How To Count Distinct Items Over Sliding Time Windows in Postgres
As a member of PatientsLikeMe's Data team, from time to time we're asked to compute how many unique users did action X on the site within a date range, say 28 days, or several date ranges (1,14,28 days for example). It's easy enough to do that for a given day, but to do that for every day over a span of time (in one query) took some thinking. Here's what I came up with.
One day at a time
First, a simplified example table:
create table events (user_id integer, event varchar, date date)
Getting unique user counts by event on any given day is easy. Below, we'll get the counts of unique users by events for the 7 days leading up to Valentine's day:
select count(distinct user_id), event from events where date between '2011-02-07' and '2011-02-14' group by 2
Now Do That For Every Day
The simplest thing that could possibly work is to just issue that query to compute the stats for the time span desired. We're looking for something faster, and a bit more elegant.
Stepping back a bit, for a seven day time window, we're asking that an event on 2/7/2011 count for that day, and also count for the 6 following days - effectively we're mapping the events of each day onto itself and 6 other days. If this was a map/reduce tool, we could emit the event 7 times, one under each date key. In SQL, that sounds like a join waiting to happen. Once joined, its easy to group by the mapped date, and do a distinct count.
With a table like the one below:
This SQL becomes easy.
select to_date, event, count(distinct user_id) from events join dates_plus_7 on events.date = dates_plus_7.from_date group by 1,2
The output looks like this:
You'll then need to trim the ends of your data to adjust for where the windows ran off the edge of the data.
That works for me on Postgresql 8.4. Your mileage may vary with other brands.

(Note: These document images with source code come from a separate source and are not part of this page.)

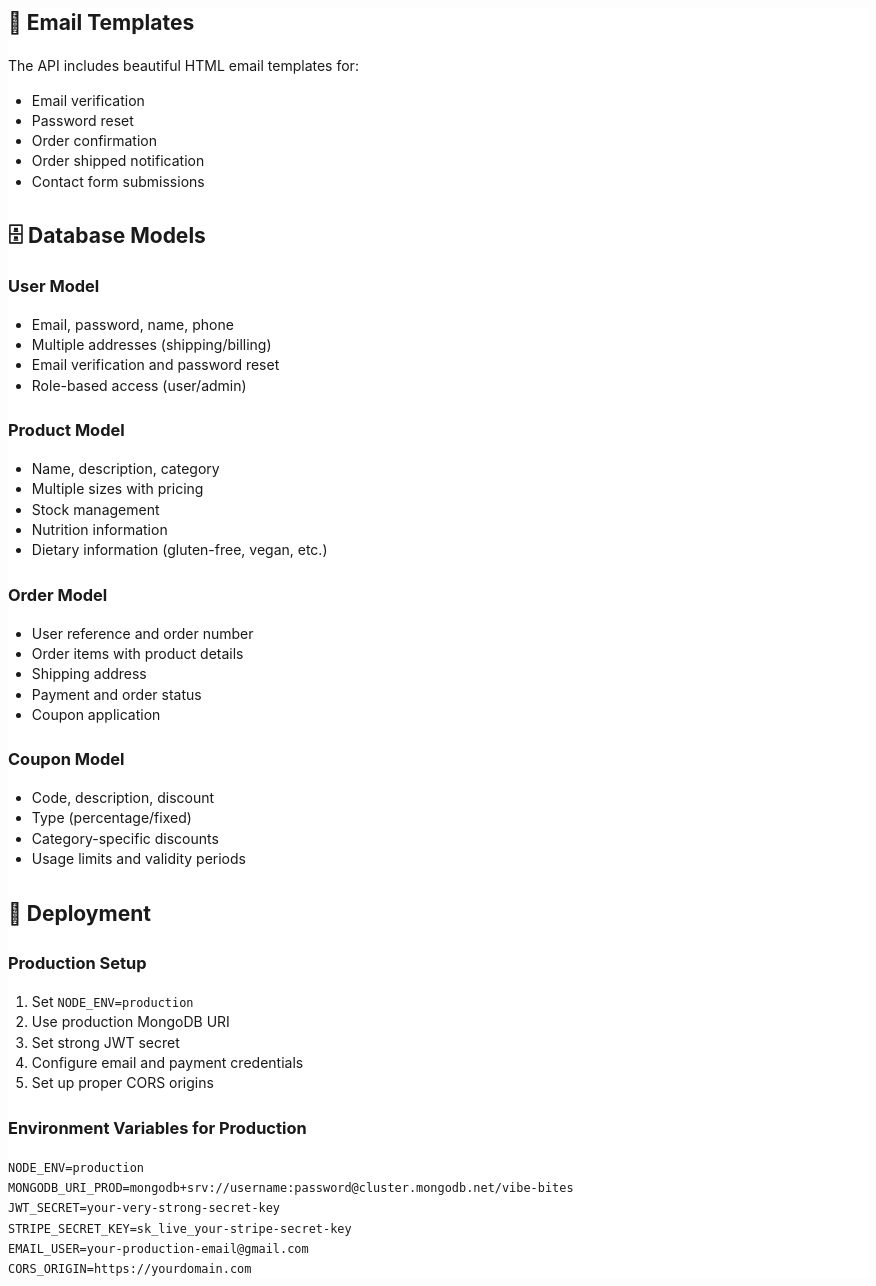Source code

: ## 📧 Email Templates

The API includes beautiful HTML email templates for:
- Email verification
- Password reset
- Order confirmation
- Order shipped notification
- Contact form submissions

## 🗄️ Database Models

### User Model
- Email, password, name, phone
- Multiple addresses (shipping/billing)
- Email verification and password reset
- Role-based access (user/admin)

### Product Model
- Name, description, category
- Multiple sizes with pricing
- Stock management
- Nutrition information
- Dietary information (gluten-free, vegan, etc.)

### Order Model
- User reference and order number
- Order items with product details
- Shipping address
- Payment and order status
- Coupon application

### Coupon Model
- Code, description, discount
- Type (percentage/fixed)
- Category-specific discounts
- Usage limits and validity periods

## 🚀 Deployment

### Production Setup
1. Set `NODE_ENV=production`
2. Use production MongoDB URI
3. Set strong JWT secret
4. Configure email and payment credentials
5. Set up proper CORS origins

### Environment Variables for Production
```env
NODE_ENV=production
MONGODB_URI_PROD=mongodb+srv://username:password@cluster.mongodb.net/vibe-bites
JWT_SECRET=your-very-strong-secret-key
STRIPE_SECRET_KEY=sk_live_your-stripe-secret-key
EMAIL_USER=your-production-email@gmail.com
CORS_ORIGIN=https://yourdomain.com
```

How Do I Get One of Those?
A dates table like that is a one-liner using the generate_series method:
select date::date as from_date, date::date+plus_day as to_date from generate_series('2011-01-01'::date, '2011-02-28'::date, '1 day') as date, generate_series(0,6,1) as plus_day ;
There we get the cartesian product of the set of dates in the desired range, and the set of numbers from 0 to 6. Sum the two, treating the numbers as offsets and Bob's your uncle.